11/9/2014: Facebook won’t unfriend Flash, but it should, USA Today

Months after I uninstalled Adobe Flash from this Mac’s copy of Safari, the only time I really notice its absence as a problem is when I click on a video some friend has posted to Facebook and can’t watch it. This column sheds some light on this needless compatibility problem and offers a tip about watching Amazon instant video without Microsoft’s even-less-useful Silverlight plug-in.

Weekly output: MCX vs. NFC, wireless carriers, OS X Yosemite

I completely spaced on writing this earlier tonight, so this post comes to you early Monday morning instead of in my usual Sunday afternoon/evening timeframe.

10/28/2014: Why Some Stores Won’t Take Apple Pay, and How to Punish Them, Yahoo Tech

Did I mention all the clueless anti-Apple rage directed at this post covering the blocking of NFC mobile payments at CVS and Rite Aid? Yes, I did. I’m still shaking my head about all that. I mean, it’s quite the stretch to say that a story illustrated with a photo of my own Android phone is all about Apple; my own brain is incapable of such gymnastics.

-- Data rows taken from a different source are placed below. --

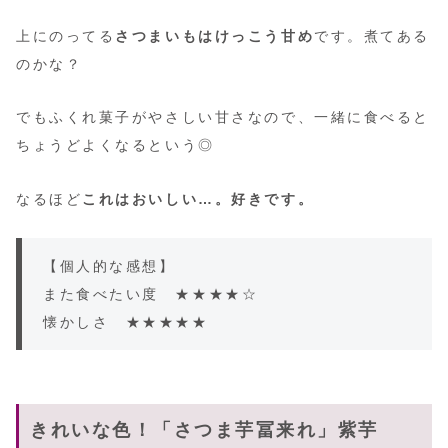
上にのってる
さつまいもはけっこう甘め
です。煮てある
のかな？
でもふくれ菓子がやさしい甘さなので、一緒に食べると
ちょうどよくなるという◎
なるほど
これはおいしい…。好きです。
【個人的な感想】
また食べたい度 ★★★★☆
懐かしさ ★★★★★
きれいな色！「さつま芋冨来れ」紫芋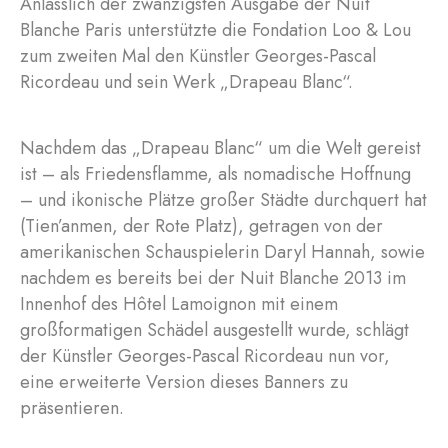
Anlässlich der zwanzigsten Ausgabe der Nuit
Blanche Paris unterstützte die Fondation Loo & Lou
zum zweiten Mal den Künstler Georges-Pascal
Ricordeau und sein Werk „Drapeau Blanc“.
Nachdem das „Drapeau Blanc“ um die Welt gereist
ist – als Friedensflamme, als nomadische Hoffnung
– und ikonische Plätze großer Städte durchquert hat
(Tien’anmen, der Rote Platz), getragen von der
amerikanischen Schauspielerin Daryl Hannah, sowie
nachdem es bereits bei der Nuit Blanche 2013 im
Innenhof des Hôtel Lamoignon mit einem
großformatigen Schädel ausgestellt wurde, schlägt
der Künstler Georges-Pascal Ricordeau nun vor,
eine erweiterte Version dieses Banners zu
präsentieren.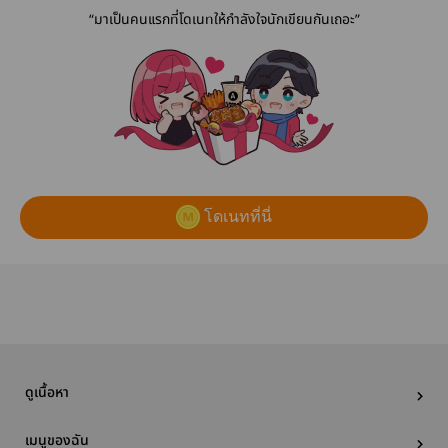
“มาเป็นคนแรกที่โดเนทให้กำลังใจนักเขียนกันเถอะ”
โดเนทที่นี่
ดูเนื้อหา
เมนูของฉัน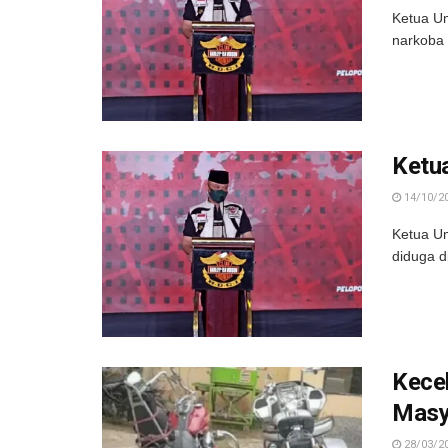
Ketua Um
narkoba 
Ketu
14/10/2
Ketua Um
diduga d
Kecel
Masy
28/03/2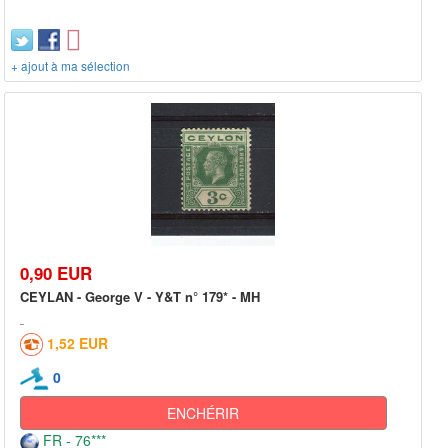
+ ajout à ma sélection
0,90 EUR
CEYLAN - George V - Y&T n° 179* - MH
1,52 EUR
0
ENCHÉRIR
FR - 76***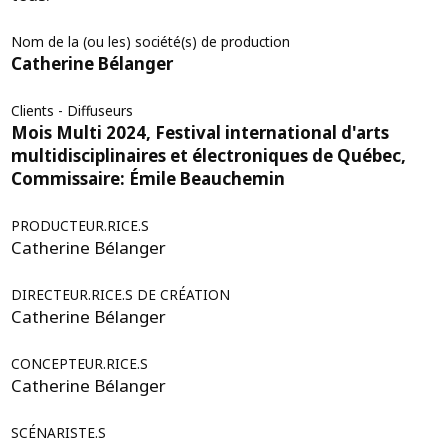
Nom de la (ou les) société(s) de production
Catherine Bélanger
Clients - Diffuseurs
Mois Multi 2024, Festival international d'arts
multidisciplinaires et électroniques de Québec,
Commissaire: Émile Beauchemin
PRODUCTEUR.RICE.S
Catherine Bélanger
DIRECTEUR.RICE.S DE CRÉATION
Catherine Bélanger
CONCEPTEUR.RICE.S
Catherine Bélanger
SCÉNARISTE.S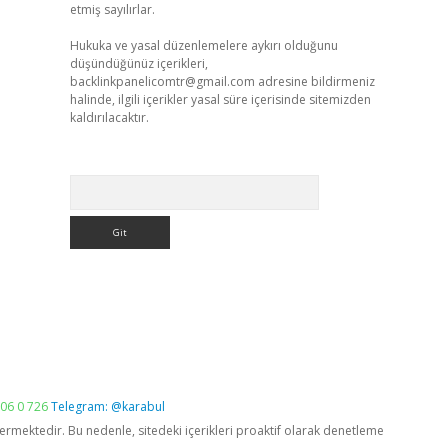
etmiş sayılırlar.
Hukuka ve yasal düzenlemelere aykırı olduğunu
düşündüğünüz içerikleri,
backlinkpanelicomtr@gmail.com
adresine bildirmeniz
halinde, ilgili içerikler yasal süre içerisinde sitemizden
kaldırılacaktır.
Arama
06 0 726
Telegram: @karabul
vermektedir. Bu nedenle, sitedeki içerikleri proaktif olarak denetleme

10/30/2014: The Best Wireless Carriers, The Wirecutter

I updated this guide to account for a round of changes in Verizon’s pricing, some price cuts in some of AT&T’s shared-use plans and a few other shifts in the industry.

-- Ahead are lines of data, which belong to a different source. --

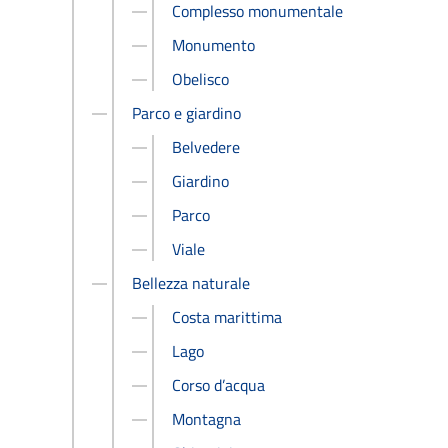
Complesso monumentale
Monumento
Obelisco
Parco e giardino
Belvedere
Giardino
Parco
Viale
Bellezza naturale
Costa marittima
Lago
Corso d’acqua
Montagna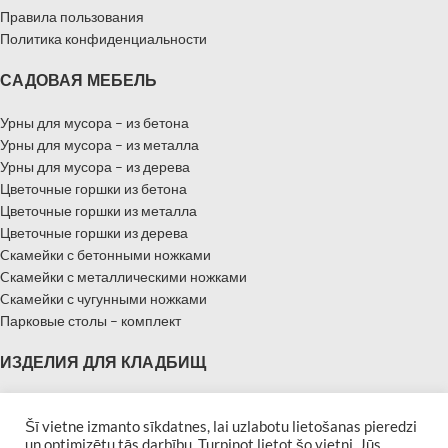
Правила пользования
Политика конфиденциальности
САДОВАЯ МЕБЕЛЬ
Урны для мусора – из бетона
Урны для мусора – из металла
Урны для мусора – из дерева
Цветочные горшки из бетона
Цветочные горшки из металла
Цветочные горшки из дерева
Cкамейки с бетонными ножками
Cкамейки с металлическими ножками
Cкамейки с чугунными ножками
Парковые столы – комплект
ИЗДЕЛИЯ ДЛЯ КЛАДБИЩ
Надгробные памятники
Памятники – Мемориальные плиты
Šī vietne izmanto sīkdatnes, lai uzlabotu lietošanas pieredzi
un optimizētu tās darbību. Turpinot lietot šo vietni, Jūs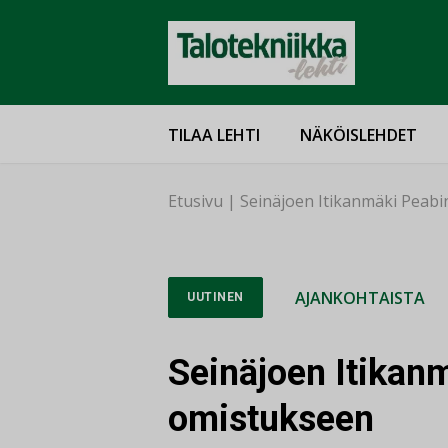
TILAA LEHTI
NÄKÖISLEHDET
Etusivu
|
Seinäjoen Itikanmäki Peab
AJANKOHTAISTA
UUTINEN
Seinäjoen Itikan
omistukseen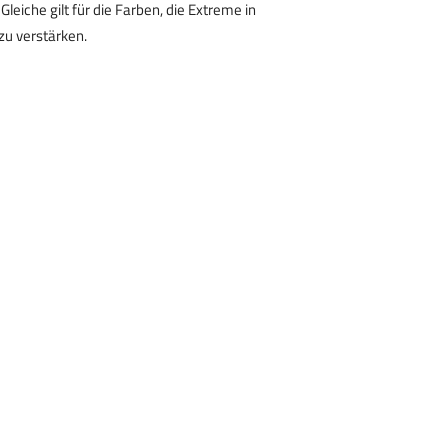
iche gilt für die Farben, die Extreme in
zu verstärken.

USAT Yosemite-tips column11/2/2014: Yosemite tips: Turn off translucency, tune up notifications, USA Today

The story I wrote this week that actually was all about Apple wasn’t too complimentary either, since it led off with a suggestion that you undo one of OS X Yosemite’s key visual features. (So far, I am pleased overall with this release, but check back in a month.)

Updated 11/5/14 to add the Wirecutter update that I had missed earlier.

Weekly output: HBO and cord cutting, wireless carriers, two-step verification

This week involved many meetings, but that was okay–I spent a couple of days in New York catching up with my Yahoo Tech colleagues, getting updates about how we’ve done and hearing about future plans. I also successfully installed OS X Yosemite on both of my Macs and cheered on a friend running the Marine Corps Marathon for the first time. Overall: not a bad seven days.

Yahoo Tech post on HBO10/21/2014: Will Sports Learn from HBO’s Grand Online Experiment?, Yahoo Tech

This is a column I’d wanted to write for the past few years, but until recently I didn’t think my chance would come until maybe 2016. The photo illustrating my musings on HBO’s move to sell online-only viewing was an idea that came to me at the last minute, as I was flipping through the paper at the dining table; if only the words could pop into my head so quickly!

10/21/2014: This Is the Best Wireless Carrier for You, Time

The condensed edition of my Wirecutter guide to wireless carriers has run at a few other places (for instance, Fast Company posted its version Sept. 21), but I was tickled more than usual to see it land on the site of the newsmagazine I read almost every week in high school.

10/26/2014: Security update: AOL learns to two-step, and why your ISP may not, USA Today

A friend sent an apologetic e-mail about his AOL account getting hacked (yes, I have some pals who continue to use the site); I was going to tell him to turn on two-step verification and then realized I couldn’t; inquiries with AOL PR led to me breaking the (not-quite-huge) news that it will soon offer two-step verification once again.